Other officials of Denmark similarly dismissed the idea of selling the island nation, which is rich in natural resources.
“’It has to be an April Fool’s joke. Totally out of season,” the island nation’s former prime minister Lars Lokke Rasmussen said.
“If he is truly contemplating this, then this is final proof, that he has gone mad,” Danish People’s Party foreign minister Soren Espersen said.
“The thought of Denmark selling 50,000 citizens to the United States is completely ridiculous,” he said of the idea, The Daily Mail Reported.
There were two failed attempts by U.S. to purchase it: President Harry Truman tried to buy it for $100 million in 1946 and the State Department inquired about it in 1867.
It’s unclear how the U.S. would go about purchasing it today, should the situation change, or how much the world’s largest island would cost.
The 811,000-square-mile island of icy terrain in the Atlantic inhabits about 56,000 people, and though it is technically in North American waters, the self-governing land is culturally European.
It handles its own domestic affairs but foreign matters and security policy is handled by Copenhagen.
The U.S. is not the only nation keeping a close eye on the territory, which has three-quarters of its land covered with an ice sheet. Russia and China are also said to be interested because of the territory’s strategic location and mineral resources.

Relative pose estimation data
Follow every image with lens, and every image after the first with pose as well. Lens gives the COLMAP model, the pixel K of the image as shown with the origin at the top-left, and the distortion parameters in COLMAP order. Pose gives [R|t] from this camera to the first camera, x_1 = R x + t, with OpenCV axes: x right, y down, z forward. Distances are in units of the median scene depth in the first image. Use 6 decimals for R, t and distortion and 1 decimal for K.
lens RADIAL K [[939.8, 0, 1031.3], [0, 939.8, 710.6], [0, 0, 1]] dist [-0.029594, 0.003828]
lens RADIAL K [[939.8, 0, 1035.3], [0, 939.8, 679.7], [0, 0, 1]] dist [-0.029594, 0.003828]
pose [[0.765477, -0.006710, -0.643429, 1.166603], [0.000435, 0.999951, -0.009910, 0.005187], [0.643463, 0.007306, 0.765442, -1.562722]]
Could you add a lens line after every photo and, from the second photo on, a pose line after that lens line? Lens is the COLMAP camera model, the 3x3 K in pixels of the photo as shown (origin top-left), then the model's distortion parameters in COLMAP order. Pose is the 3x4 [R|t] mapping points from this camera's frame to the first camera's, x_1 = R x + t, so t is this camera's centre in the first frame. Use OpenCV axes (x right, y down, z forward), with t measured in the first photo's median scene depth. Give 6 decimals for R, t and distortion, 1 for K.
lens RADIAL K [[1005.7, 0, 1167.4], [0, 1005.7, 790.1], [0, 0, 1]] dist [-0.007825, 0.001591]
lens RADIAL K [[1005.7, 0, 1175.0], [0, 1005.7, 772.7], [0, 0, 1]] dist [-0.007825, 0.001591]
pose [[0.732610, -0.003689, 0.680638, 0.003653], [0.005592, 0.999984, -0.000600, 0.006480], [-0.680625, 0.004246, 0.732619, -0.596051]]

**Brief 1:** Write out the part of the news excerpt on the island's possible sale that starts at "Other officials of" and ends at "island would cost.".
**Brief 2:**
Answer these questions using the news excerpt on the island's possible sale:
(a) How much did President Harry Truman try to pay for the island, and in what year?
(b) What share of the territory's land is covered with an ice sheet?
(c) Which two nations besides the U.S. are said to be interested in the territory?

**Written response 1:**
Other officials of Denmark similarly dismissed the idea of selling the island nation, which is rich in natural resources.
“’It has to be an April Fool’s joke. Totally out of season,” the island nation’s former prime minister Lars Lokke Rasmussen said.
“If he is truly contemplating this, then this is final proof, that he has gone mad,” Danish People’s Party foreign minister Soren Espersen said.
“The thought of Denmark selling 50,000 citizens to the United States is completely ridiculous,” he said of the idea, The Daily Mail Reported.
There were two failed attempts by U.S. to purchase it: President Harry Truman tried to buy it for $100 million in 1946 and the State Department inquired about it in 1867.
It’s unclear how the U.S. would go about purchasing it today, should the situation change, or how much the world’s largest island would cost.

**Written response 2:**
(a) $100 million, in 1946.
(b) Three-quarters.
(c) Russia and China.